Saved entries
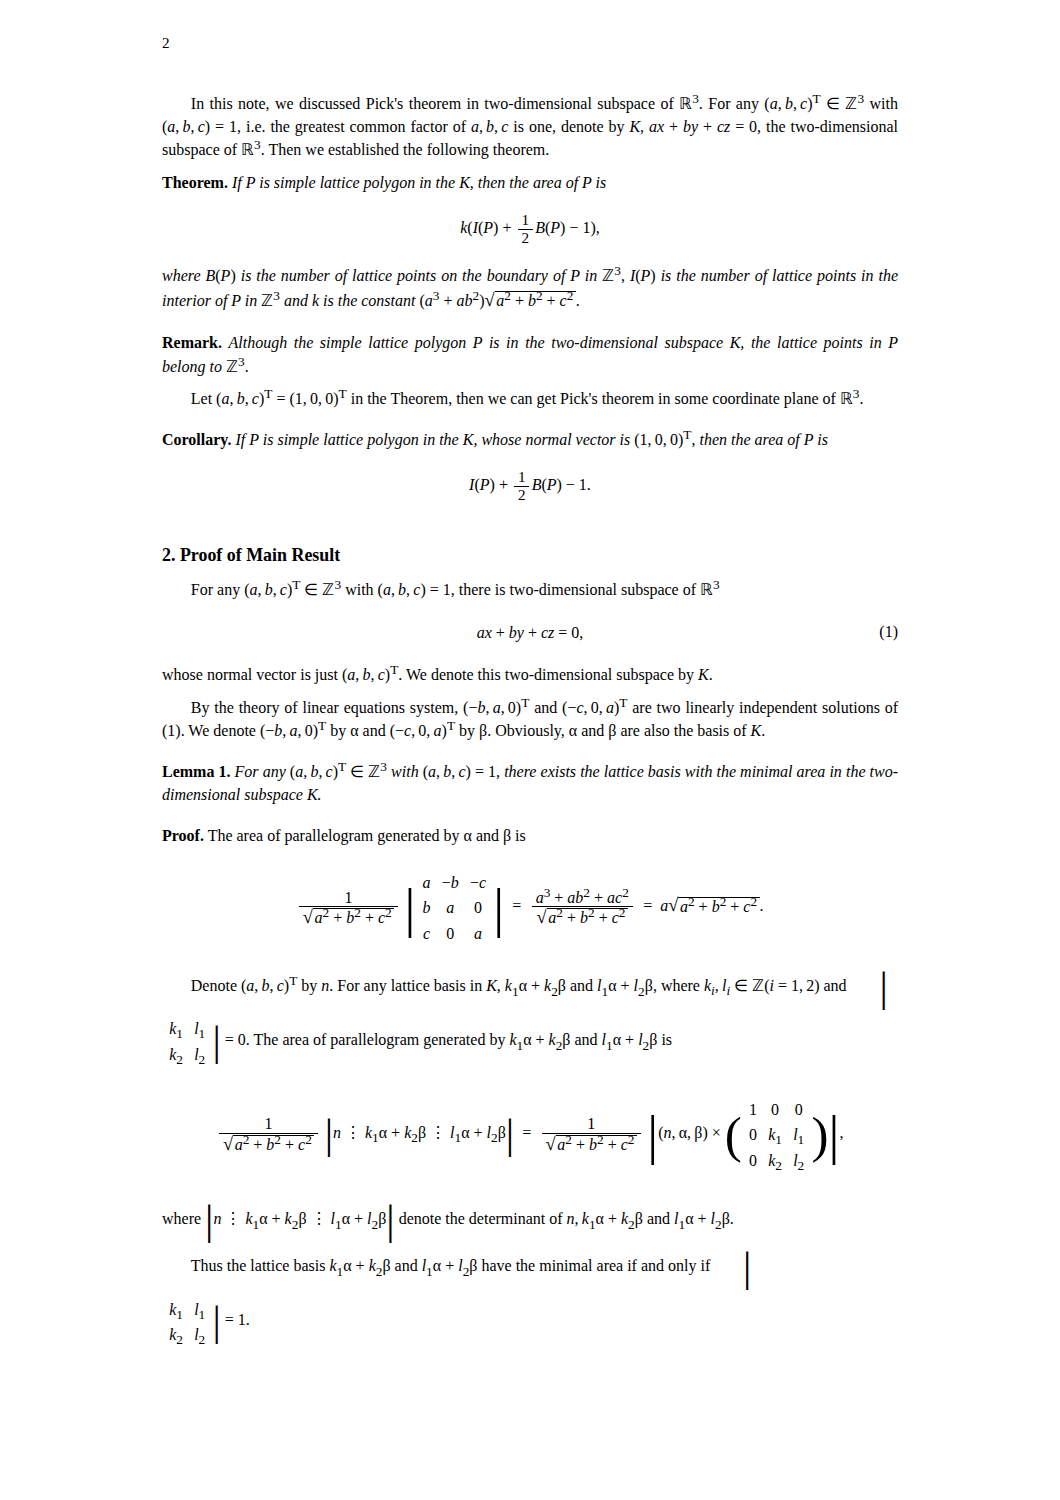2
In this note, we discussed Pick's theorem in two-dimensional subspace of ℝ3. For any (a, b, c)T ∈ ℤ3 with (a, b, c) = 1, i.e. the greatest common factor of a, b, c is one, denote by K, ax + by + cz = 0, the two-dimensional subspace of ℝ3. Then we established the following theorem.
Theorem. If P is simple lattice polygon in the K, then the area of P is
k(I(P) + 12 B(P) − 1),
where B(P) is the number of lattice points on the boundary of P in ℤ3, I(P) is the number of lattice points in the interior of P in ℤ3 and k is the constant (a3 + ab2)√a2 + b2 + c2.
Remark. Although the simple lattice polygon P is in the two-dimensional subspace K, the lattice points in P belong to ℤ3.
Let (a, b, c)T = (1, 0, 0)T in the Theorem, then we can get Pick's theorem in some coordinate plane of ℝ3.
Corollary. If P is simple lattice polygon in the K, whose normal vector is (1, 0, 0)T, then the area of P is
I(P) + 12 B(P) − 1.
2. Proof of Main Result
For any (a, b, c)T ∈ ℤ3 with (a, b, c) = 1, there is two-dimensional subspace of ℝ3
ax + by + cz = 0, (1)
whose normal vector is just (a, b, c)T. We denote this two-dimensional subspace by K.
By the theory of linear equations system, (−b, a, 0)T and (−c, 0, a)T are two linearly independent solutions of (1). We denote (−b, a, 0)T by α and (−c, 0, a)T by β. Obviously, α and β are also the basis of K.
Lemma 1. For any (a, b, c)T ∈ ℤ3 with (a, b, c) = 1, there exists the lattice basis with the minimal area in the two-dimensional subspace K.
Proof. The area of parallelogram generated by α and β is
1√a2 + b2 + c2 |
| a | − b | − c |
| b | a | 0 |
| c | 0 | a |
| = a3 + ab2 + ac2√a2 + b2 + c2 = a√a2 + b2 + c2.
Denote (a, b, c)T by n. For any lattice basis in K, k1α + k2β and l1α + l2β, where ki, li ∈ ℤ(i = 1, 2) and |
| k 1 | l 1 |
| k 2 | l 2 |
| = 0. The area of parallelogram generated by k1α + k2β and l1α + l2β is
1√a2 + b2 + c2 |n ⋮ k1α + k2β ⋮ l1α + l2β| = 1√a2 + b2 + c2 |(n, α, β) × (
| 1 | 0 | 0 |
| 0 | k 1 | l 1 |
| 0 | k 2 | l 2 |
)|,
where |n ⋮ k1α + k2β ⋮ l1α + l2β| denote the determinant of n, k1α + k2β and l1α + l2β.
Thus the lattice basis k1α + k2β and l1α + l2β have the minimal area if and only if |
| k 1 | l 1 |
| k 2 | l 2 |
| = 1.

* _Aim of the exercise_
Please reproduce the entries above exactly, from their first line to the line holding "Let (a, b, c)T = (1, 0, 0)T" inclusive, and nothing else; the pictures stay out.

* _Finished task_
2
In this note, we discussed Pick's theorem in two-dimensional subspace of ℝ3. For any (a, b, c)T ∈ ℤ3 with (a, b, c) = 1, i.e. the greatest common factor of a, b, c is one, denote by K, ax + by + cz = 0, the two-dimensional subspace of ℝ3. Then we established the following theorem.
Theorem. If P is simple lattice polygon in the K, then the area of P is
k(I(P) + 12 B(P) − 1),
where B(P) is the number of lattice points on the boundary of P in ℤ3, I(P) is the number of lattice points in the interior of P in ℤ3 and k is the constant (a3 + ab2)√a2 + b2 + c2.
Remark. Although the simple lattice polygon P is in the two-dimensional subspace K, the lattice points in P belong to ℤ3.
Let (a, b, c)T = (1, 0, 0)T in the Theorem, then we can get Pick's theorem in some coordinate plane of ℝ3.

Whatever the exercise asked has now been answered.